#### YOUR GOAL:
Write the listing out again word for word, excluding any pictures.

#### PROVIDED RECORDS:
..............................
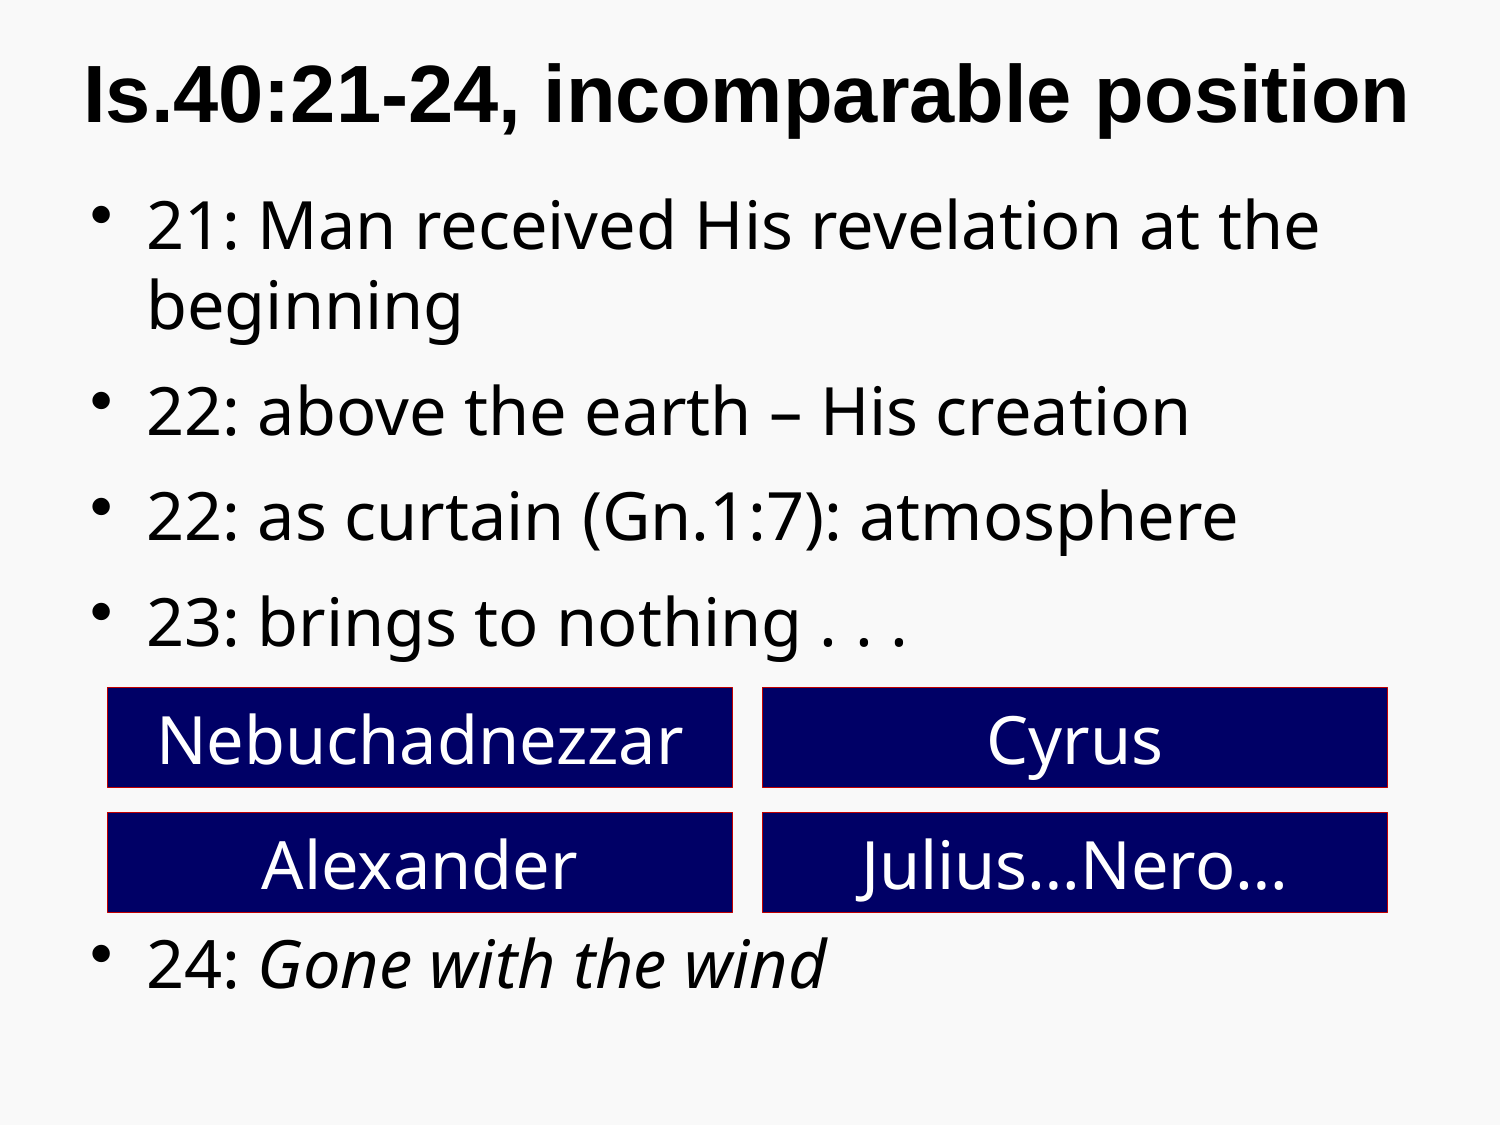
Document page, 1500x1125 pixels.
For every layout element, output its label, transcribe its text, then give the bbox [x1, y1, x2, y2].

text_box Cyrus [760, 685, 1390, 790]
text_box Nebuchadnezzar [106, 685, 735, 790]
list 21: Man received His revelation at the beginning 22: above the earth – His creation 22: as curtain (Gn.1:7): atmosphere 23: brings to nothing . . . 24: Gone with the wind [75, 174, 1425, 1038]
text_box Alexander [106, 810, 735, 914]
title Is.40:21-24, incomparable position [60, 24, 1435, 155]
text_box Julius…Nero… [760, 810, 1390, 914]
..............................
#### WRITTEN RESPONSE:
Document page, 1500x1125 pixels.
For every layout element, output its label, transcribe its text, then give the bbox [x1, y1, x2, y2].

text_box Cyrus [760, 685, 1390, 790]
text_box Nebuchadnezzar [106, 685, 735, 790]
list 21: Man received His revelation at the beginning 22: above the earth – His creation 22: as curtain (Gn.1:7): atmosphere 23: brings to nothing . . . 24: Gone with the wind [75, 174, 1425, 1038]
text_box Alexander [106, 810, 735, 914]
title Is.40:21-24, incomparable position [60, 24, 1435, 155]
text_box Julius…Nero… [760, 810, 1390, 914]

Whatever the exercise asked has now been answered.